Firefox renders the page nicely, but in Chrome it ruins the experience.

------
6thSigma
We all aspire to change the world. Airbnb is showing us that they are actually
doing it.

Congrats guys and keep up the amazing work.

------
dylangs1030
This is beautifully crafted. But more than that, I wish more websites
presented an "annual" of some sorts where they proudly displayed advances in a
graphically heroic manner.

It really makes you want to associate with companies like Airbnb more when you
see projects like this outside of their core competency. Well done.

------
jwpe
Viewing this on mobile, it appears that the entire world is undergoing some
kind of catastrophic seismic event.

------
guard-of-terra
In 2010 a green dot for Moscow begins to grow, but when you scroll down more,
Saint Peterburg will never materialize, instead, a large yellow blob will grow
from a middle of nowhere northwest of Caspian sea. (I guess Volgograd is
somewhere there, but why?)

So I guess it isn't any precise.

------
joshualastdon
Wow. Very excellent presentation.
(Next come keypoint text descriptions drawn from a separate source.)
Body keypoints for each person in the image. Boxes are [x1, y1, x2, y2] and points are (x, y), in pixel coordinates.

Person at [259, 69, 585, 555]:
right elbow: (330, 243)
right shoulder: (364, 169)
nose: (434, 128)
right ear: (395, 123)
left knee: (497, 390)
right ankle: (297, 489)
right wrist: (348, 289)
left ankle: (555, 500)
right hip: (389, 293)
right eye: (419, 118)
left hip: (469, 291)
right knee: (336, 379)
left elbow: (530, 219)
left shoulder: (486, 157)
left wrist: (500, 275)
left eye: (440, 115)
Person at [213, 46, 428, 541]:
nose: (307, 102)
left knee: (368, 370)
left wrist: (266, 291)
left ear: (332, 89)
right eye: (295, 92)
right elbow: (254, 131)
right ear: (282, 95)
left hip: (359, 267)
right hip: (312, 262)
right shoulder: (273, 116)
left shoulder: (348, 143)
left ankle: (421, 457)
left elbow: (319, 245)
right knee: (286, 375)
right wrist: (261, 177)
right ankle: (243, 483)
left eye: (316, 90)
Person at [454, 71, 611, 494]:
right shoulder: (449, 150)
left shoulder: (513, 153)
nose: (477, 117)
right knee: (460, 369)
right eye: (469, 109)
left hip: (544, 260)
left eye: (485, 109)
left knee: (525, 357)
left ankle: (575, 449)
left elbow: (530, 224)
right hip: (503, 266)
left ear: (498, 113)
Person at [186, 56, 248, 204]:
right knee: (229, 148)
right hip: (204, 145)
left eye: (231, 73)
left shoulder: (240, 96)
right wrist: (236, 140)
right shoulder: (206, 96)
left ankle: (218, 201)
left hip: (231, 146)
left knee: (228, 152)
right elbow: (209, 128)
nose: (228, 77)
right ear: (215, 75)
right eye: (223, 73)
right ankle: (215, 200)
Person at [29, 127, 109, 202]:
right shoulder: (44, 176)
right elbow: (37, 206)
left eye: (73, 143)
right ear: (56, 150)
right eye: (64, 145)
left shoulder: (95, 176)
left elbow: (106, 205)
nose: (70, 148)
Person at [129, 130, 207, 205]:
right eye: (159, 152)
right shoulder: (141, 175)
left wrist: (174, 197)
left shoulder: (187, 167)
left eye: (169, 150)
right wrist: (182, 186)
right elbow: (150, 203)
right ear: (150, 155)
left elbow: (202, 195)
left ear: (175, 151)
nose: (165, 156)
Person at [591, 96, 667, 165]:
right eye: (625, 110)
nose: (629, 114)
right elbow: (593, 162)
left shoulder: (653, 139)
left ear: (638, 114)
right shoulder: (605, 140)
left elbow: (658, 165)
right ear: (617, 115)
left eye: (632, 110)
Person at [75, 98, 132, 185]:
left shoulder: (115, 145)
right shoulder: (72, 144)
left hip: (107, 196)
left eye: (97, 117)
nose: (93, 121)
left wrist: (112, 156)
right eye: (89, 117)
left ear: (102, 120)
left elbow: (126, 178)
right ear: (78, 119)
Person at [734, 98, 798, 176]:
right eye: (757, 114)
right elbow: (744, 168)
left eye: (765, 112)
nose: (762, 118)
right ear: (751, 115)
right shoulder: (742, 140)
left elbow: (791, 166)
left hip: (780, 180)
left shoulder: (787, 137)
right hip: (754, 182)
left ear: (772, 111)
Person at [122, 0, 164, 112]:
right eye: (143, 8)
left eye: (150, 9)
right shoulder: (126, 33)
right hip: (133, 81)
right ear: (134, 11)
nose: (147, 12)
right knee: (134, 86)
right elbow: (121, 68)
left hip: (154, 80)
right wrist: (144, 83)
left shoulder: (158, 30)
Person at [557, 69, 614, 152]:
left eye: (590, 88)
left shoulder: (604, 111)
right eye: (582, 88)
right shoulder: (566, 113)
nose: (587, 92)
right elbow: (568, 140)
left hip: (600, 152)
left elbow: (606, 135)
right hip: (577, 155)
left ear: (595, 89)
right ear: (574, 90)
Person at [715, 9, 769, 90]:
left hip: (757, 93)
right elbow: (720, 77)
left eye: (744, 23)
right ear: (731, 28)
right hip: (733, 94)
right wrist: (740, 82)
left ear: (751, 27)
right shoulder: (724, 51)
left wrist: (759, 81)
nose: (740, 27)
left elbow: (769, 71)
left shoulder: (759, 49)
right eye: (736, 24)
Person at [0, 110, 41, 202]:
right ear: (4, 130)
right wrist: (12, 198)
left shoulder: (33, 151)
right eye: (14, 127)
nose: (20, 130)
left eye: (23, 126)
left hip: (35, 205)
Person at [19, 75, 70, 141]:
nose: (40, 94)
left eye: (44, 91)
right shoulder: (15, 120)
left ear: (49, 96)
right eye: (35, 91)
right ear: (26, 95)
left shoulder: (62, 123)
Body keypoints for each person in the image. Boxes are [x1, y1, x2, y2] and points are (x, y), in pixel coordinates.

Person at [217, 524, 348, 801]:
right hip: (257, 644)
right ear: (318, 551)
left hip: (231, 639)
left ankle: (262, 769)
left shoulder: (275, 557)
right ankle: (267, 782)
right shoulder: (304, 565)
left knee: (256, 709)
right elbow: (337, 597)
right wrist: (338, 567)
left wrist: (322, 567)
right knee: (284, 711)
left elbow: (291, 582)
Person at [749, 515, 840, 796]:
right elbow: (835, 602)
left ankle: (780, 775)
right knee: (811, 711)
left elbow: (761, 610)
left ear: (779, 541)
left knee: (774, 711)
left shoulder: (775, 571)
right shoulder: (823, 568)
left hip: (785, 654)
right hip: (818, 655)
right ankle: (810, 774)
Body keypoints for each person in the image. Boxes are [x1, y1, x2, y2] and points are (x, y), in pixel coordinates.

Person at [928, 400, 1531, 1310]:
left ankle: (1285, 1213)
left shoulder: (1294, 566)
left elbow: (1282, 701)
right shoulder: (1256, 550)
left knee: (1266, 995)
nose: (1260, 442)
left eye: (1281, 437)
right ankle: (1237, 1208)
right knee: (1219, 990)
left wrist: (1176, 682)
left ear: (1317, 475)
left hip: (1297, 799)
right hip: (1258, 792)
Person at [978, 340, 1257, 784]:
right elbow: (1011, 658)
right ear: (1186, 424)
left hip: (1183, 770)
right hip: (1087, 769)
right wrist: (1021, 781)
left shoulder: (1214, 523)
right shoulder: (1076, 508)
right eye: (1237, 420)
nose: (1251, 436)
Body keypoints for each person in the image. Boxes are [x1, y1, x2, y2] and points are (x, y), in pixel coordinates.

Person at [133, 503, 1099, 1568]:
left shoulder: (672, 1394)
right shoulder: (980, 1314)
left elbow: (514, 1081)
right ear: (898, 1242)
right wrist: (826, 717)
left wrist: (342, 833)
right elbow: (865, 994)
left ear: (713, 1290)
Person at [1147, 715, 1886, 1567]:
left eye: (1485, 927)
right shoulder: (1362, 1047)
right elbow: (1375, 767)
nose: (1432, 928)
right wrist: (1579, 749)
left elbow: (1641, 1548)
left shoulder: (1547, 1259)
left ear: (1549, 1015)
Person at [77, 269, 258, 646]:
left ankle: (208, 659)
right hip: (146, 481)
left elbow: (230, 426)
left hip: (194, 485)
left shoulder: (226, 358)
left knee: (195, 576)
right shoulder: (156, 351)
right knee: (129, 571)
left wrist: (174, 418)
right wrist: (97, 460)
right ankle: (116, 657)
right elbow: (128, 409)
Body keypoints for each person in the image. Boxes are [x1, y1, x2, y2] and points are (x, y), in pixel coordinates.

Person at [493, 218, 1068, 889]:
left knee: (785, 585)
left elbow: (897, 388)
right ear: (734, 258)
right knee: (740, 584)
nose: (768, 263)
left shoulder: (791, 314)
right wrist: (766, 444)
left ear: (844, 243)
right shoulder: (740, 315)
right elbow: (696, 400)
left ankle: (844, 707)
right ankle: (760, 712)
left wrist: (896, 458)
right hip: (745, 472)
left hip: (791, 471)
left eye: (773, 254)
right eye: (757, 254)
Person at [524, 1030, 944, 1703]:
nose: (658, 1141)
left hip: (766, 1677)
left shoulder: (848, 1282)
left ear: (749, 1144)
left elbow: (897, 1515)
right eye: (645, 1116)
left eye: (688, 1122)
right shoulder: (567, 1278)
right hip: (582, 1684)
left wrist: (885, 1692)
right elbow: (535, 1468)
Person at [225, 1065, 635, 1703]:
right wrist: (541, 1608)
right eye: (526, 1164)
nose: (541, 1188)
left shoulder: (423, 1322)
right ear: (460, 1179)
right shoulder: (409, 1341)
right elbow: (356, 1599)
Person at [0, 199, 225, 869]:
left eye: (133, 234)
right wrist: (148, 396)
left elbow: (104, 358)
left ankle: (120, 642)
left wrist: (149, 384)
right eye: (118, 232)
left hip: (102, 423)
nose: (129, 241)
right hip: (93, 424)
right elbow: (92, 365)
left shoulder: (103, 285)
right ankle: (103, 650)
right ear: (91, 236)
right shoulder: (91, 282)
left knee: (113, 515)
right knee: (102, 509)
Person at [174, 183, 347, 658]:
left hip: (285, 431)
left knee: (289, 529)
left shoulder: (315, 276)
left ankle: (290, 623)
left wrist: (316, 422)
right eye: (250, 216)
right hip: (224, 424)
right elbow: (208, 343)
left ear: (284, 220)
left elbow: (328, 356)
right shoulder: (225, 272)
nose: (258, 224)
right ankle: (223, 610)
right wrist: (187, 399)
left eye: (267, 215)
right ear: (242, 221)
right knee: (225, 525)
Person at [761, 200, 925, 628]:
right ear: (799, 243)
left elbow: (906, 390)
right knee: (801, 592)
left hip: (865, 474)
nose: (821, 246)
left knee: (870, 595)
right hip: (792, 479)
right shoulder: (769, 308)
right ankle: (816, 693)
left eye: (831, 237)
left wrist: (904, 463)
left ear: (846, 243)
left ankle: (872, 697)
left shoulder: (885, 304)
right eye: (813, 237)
And the numbers show tremendous growth by
AirBnB.

------
swohns
Beautiful use of skrollr, it is amazing how the design first philosophy of
Brian has created a new standard for marketplaces.

------
hna0002
Why are the background colors changing drastically? Its annoying. Its
fantastic otherwise! Great growth rate too.

------
donohoe
I cannot see the likes of Hilton etc ever coming up with this - be it
production or a real story...

------
mrchess
This needs a start button so it will play like a slide-down movie!

------
jason_adleberg
this is some javascript black magic right here

------
arcatek
Very, very nice presentation.